» **Work request**
For each line below, print it again exactly as shown.

[Dataset entries]
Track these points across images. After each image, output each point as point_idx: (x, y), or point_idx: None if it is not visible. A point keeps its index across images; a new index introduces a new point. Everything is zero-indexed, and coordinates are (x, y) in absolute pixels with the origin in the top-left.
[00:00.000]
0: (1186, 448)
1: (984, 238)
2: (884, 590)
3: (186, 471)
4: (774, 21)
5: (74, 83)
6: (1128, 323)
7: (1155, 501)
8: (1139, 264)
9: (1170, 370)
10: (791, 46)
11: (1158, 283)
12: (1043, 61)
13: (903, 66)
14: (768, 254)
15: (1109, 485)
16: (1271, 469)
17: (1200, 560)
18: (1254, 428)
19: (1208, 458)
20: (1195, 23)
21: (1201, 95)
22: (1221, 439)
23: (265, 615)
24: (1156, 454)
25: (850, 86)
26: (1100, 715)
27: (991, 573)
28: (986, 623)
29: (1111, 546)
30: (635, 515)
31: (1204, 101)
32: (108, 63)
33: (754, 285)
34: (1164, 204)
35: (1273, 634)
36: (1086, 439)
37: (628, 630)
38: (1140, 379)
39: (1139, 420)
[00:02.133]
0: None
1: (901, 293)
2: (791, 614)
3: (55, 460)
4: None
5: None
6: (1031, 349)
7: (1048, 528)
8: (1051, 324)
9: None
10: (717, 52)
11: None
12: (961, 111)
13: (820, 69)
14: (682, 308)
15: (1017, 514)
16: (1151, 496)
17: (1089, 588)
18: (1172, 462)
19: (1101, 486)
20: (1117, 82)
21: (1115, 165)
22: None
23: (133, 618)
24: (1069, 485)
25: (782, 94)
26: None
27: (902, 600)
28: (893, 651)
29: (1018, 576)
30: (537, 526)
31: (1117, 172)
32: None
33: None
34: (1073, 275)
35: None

» **Answer to this task**
Track these points across images. After each image, output each point as point_idx: (x, y), or point_idx: None if it is not visible. A point keeps its index across images; a new index introduces a new point. Everything is zero-indexed, and coordinates are (x, y) in absolute pixels with the origin in the top-left.
[00:00.000]
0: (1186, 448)
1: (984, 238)
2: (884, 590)
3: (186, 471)
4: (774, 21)
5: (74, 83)
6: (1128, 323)
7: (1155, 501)
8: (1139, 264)
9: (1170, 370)
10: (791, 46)
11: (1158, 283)
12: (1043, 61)
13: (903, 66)
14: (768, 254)
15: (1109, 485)
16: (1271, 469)
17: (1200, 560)
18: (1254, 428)
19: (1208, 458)
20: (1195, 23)
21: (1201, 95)
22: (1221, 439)
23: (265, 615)
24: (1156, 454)
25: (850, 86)
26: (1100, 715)
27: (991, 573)
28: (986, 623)
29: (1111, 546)
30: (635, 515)
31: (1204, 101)
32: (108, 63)
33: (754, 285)
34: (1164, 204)
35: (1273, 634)
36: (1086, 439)
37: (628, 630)
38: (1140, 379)
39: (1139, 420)
[00:02.133]
0: None
1: (901, 293)
2: (791, 614)
3: (55, 460)
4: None
5: None
6: (1031, 349)
7: (1048, 528)
8: (1051, 324)
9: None
10: (717, 52)
11: None
12: (961, 111)
13: (820, 69)
14: (682, 308)
15: (1017, 514)
16: (1151, 496)
17: (1089, 588)
18: (1172, 462)
19: (1101, 486)
20: (1117, 82)
21: (1115, 165)
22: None
23: (133, 618)
24: (1069, 485)
25: (782, 94)
26: None
27: (902, 600)
28: (893, 651)
29: (1018, 576)
30: (537, 526)
31: (1117, 172)
32: None
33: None
34: (1073, 275)
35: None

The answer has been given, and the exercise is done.